There are some versions that are undeniably more interesting than others…fundamentally, we are more sensitive to these more perilous dramas. They represent a real rupture, and to my mind, embody a modernity that has never been surpassed since the ancient Greeks. This is because the Greeks invented a form and for that form they had myths at their disposal. Today we have the forms but we no longer have the myths.

But we have Handel and Heine and Hesse. We have music and poetry and drama. We have mythology at no more than one remove. Heroes and Titans. Prometheus unbound and defiant.

The pianist and art song scholar Graham Johnson describes one aspect of Heine’s persona using Promethean terms in an essay about Schumann’s great song-cycle Dichterliebe.

Heine is the poet of change and insurrection, both personal and political. He appears here to us exactly as he appeared to Schumann…the incarnation of the misunderstood poet, sinned against by the stupidity and insensitivity of others, smiling ironically at his small-minded critics, and suffering betrayal with a stoicism born of a greatness of soul that effortlessly shames the pettiness of everyone around him.

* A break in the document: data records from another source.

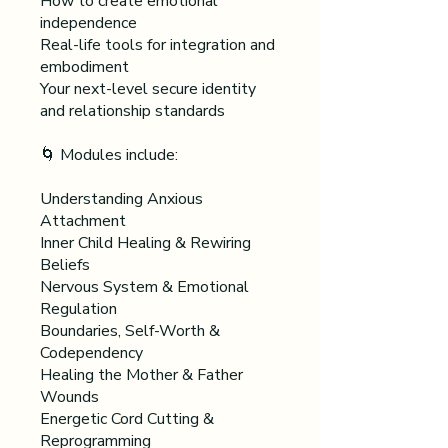
How to create emotional
independence
Real-life tools for integration and
embodiment
Your next-level secure identity
and relationship standards
🌀 Modules include:
Understanding Anxious
Attachment
Inner Child Healing & Rewiring
Beliefs
Nervous System & Emotional
Regulation
Boundaries, Self-Worth &
Codependency
Healing the Mother & Father
Wounds
Energetic Cord Cutting &
Reprogramming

We should all live so large! (As Johnson goes on to illustrate, Heine's life did not equal his artistic achievement). Let us wrap up this romantic and rambling musing with more music. Steppenwolf (in his bourgeois incarnation as Harry Haller) meets a gypsy-like musician who may or may not be an incarnation of Mozart. And in that enigmatic detail is one of many reasons I love Hesse so! This is great advice for any apprentice or artist in any discipline in any era.

Music does not depend on being right, on having good taste and education…[It depends] on making music as well and as much as possible and with all the intensity of which one is capable.

Mozart appears near the close of Hesse’s novel, and using Handel as an example reminds us why music is not a luxury but a necessity.

Let the sense of this ritardando touch you. Do you hear the basses? They stride like gods. And let this inspiration of old Handel penetrate your restless heart and give it peace. Just listen…listen without either pathos or mockery…Listen well. You have need of it.